Economics
Smith's Wealth of Nations: Where Economics Begins
Adam Smith · An Inquiry into the Nature and Causes of the Wealth of Nations · 1776
The invisible hand, the division of labour, and the birth of a discipline — in the author's own words.
Published in the year of American independence, Smith's Wealth of Nations is usually called the first great work of modern economics. But Smith was a moral philosopher, not an economist — the word did not yet exist — and reading him reveals a thinker far subtler than the caricature of the 'greed is good' apostle. His two most quoted ideas are almost always quoted out of context.
Key passages
- Book I, Chapter 1
The greatest improvement in the productive powers of labour… seem to have been the effects of the division of labour.
Smith opens not with markets or money but with a pin factory. Ten workers each doing one specialised step, he observes, produce thousands of times more pins than ten workers each making whole pins alone. Specialisation, not effort, is the engine of wealth. This is the book's true foundation — and it precedes every argument about markets.
- Book IV, Chapter 2
He intends only his own gain, and he is in this, as in many other cases, led by an invisible hand to promote an end which was no part of his intention.
The single most famous metaphor in economics — and it appears exactly once in the whole book, almost in passing. Smith's claim is narrow and conditional: under the right institutions, self-interested exchange can produce public benefit. He never says it always does, and elsewhere he warns sharply against merchants conspiring against the public. Read the sentence and note how modest it is.
- Book I, Chapter 2
It is not from the benevolence of the butcher, the brewer, or the baker that we expect our dinner, but from their regard to their own interest.
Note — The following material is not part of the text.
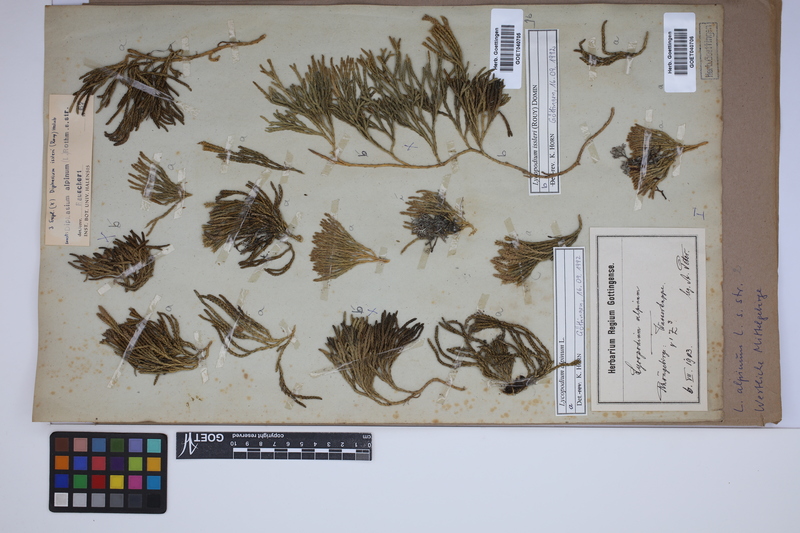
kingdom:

Often read as cynicism, this is really an observation about scale. Benevolence can feed your family; it cannot feed a city of strangers. Markets let millions who will never meet cooperate through mutual self-interest. Smith is describing how a large society coordinates, not endorsing selfishness — the same author wrote a whole book on sympathy and moral sentiment.
A guided reading
Do not start at page one and grind through five books. Read Book I chapters 1–3 (division of labour and the extent of the market), then the single invisible-hand paragraph in Book IV chapter 2 — and read the pages around it. You will come away able to correct almost everyone who quotes Smith at you, which is most of the value of reading him.